Neue Impulse und Eindrücke möchten viele Chinesen nicht nur in ihrem alltäglichen Leben, sondern zunehmend auch im Ausland sammeln. Reisen wird, auch wegen des wachsenden Wohlstands, immer mehr zum Trend. Besonders Deutschland und andere Länder in Europa sind beliebte Reiseziele. Von 2004 bis 2014 sind die Übernachtungen chinesischer Gäste in Deutschland um mehr als das Zweieinhalbfache gestiegen und lagen laut der Deutschen Zentrale für Tourismus 2014 bei über zwei Millionen. 2030 könnte die Anzahl der Übernachtungen chinesischer Touristen in Deutschland sogar bei fünf Millionen liegen.

Chinesische Touristen sind bekannt dafür, dass Sie auch im Ausland gern asiatisch essen. Genauso wissen Sie es zu schätzen, wenn sie ihre gewohnten Bezahlmethoden auf Reisen nutzen können. Dies ist natürlich kein rein chinesisches Phänomen: Deutsche Touristen halten auf Reisen weiterhin am Traveller Cheque fest, auch wenn diese Bezahlmethode heutzutage fast ein wenig altmodisch wirkt.

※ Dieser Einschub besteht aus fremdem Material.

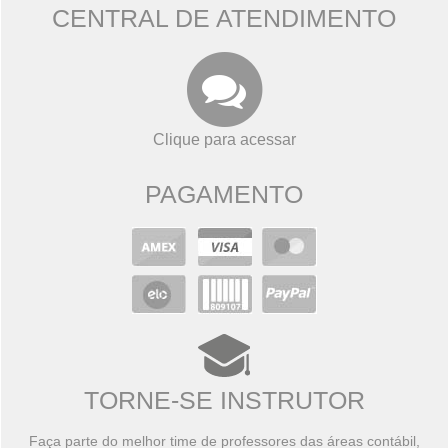
CENTRAL DE ATENDIMENTO
Clique para acessar
PAGAMENTO
TORNE-SE INSTRUTOR
Faça parte do melhor time de professores das áreas contábil,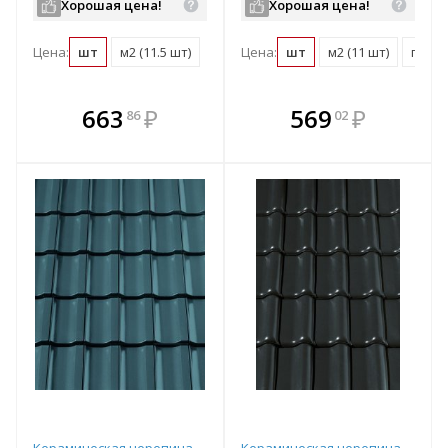
Хорошая цена!
Хорошая цена!
Цена:
шт
м2 (11.5 шт)
Цена:
шт
м2 (11 шт)
поддо
В комплекте
В комплекте
663
₽
569
₽
86
02
е!
всегда выгоднее!
всегда выгоднее!
в
т
Подобрать комплект
Подобрать комплект
Керамическая черепица
Керамическая черепица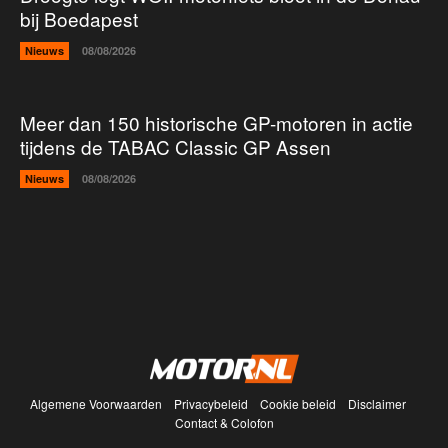
bij Boedapest
Nieuws
08/08/2026
Meer dan 150 historische GP-motoren in actie
tijdens de TABAC Classic GP Assen
Nieuws
08/08/2026
Algemene Voorwaarden
Privacybeleid
Cookie beleid
Disclaimer
Contact & Colofon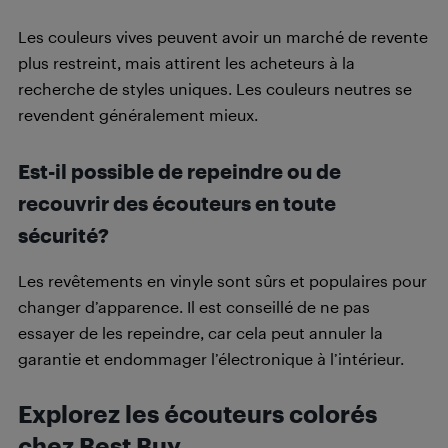
Les couleurs vives peuvent avoir un marché de revente
plus restreint, mais attirent les acheteurs à la
recherche de styles uniques. Les couleurs neutres se
revendent généralement mieux.
Est-il possible de repeindre ou de
recouvrir des écouteurs en toute
sécurité?
Les revêtements en vinyle sont sûrs et populaires pour
changer d’apparence. Il est conseillé de ne pas
essayer de les repeindre, car cela peut annuler la
garantie et endommager l’électronique à l’intérieur.
Explorez les écouteurs colorés
chez Best Buy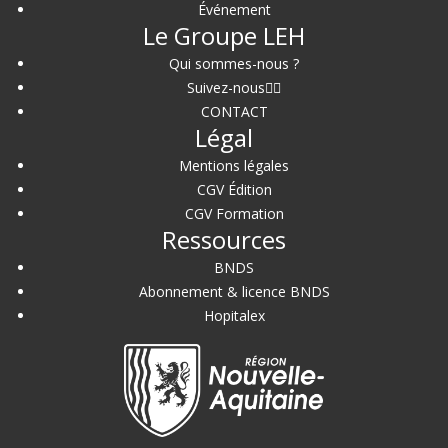
Événement
Le Groupe LEH
Qui sommes-nous ?
Suivez-nous
CONTACT
Légal
Mentions légales
CGV Édition
CGV Formation
Ressources
BNDS
Abonnement & licence BNDS
Hopitalex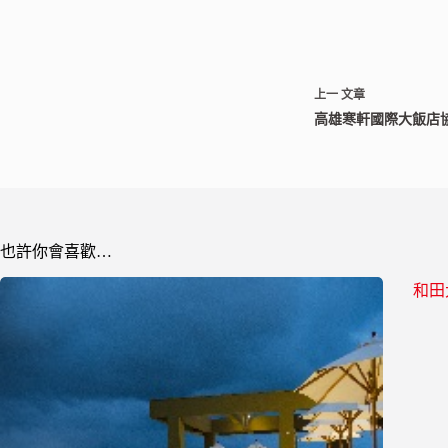
上一
文章
高雄寒軒國際大飯店協
也許你會喜歡…
和田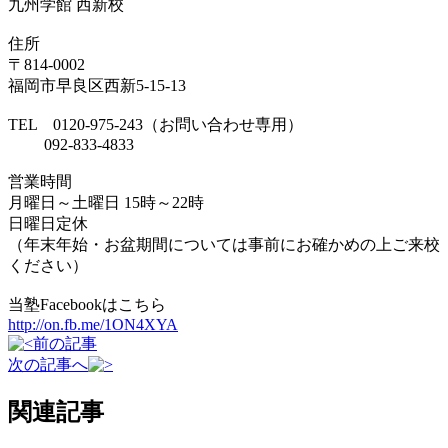
九州学館 西新校
住所
〒814-0002
福岡市早良区西新5-15-13
TEL 0120-975-243（お問い合わせ専用）
092-833-4833
営業時間
月曜日～土曜日 15時～22時
日曜日定休
（年末年始・お盆期間については事前にお確かめの上ご来校
ください）
当塾Facebookはこちら
http://on.fb.me/1ON4XYA
前の記事
次の記事へ
関連記事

Chinesische Touristen setzen dagegen auch im Ausland bevorzugt auf Mobile Payment. Gerade für Individualreisende ist es sehr angenehm, dass sie sich so keine Gedanken machen müssen über Geldumtauschen und Wechselkurse. Im Gegensatz zur weit verbreiteten Meinung, chinesische Touristen wären nur in Reisegruppen unterwegs, reisen gerade junge Chinesen gern individuell. Kreditkarten sind in China noch nicht ganz so verbreitet wie in anderen Ländern, sodass Mobile Payment auf Reisen für viele chinesische Touristen eine praktische Alternative beim bargeldlosen Bezahlen darstellt.

Diese Möglichkeit bietet Alipay seit kurzem seinen Anwendern: Das Bezahlverfahren ist in Kooperation mit dem Zahlungsdienstleister Wirecard seit kurzem für den Einzelhandel und Restaurants in Deutschland und anderen europäischen Ländern verfügbar.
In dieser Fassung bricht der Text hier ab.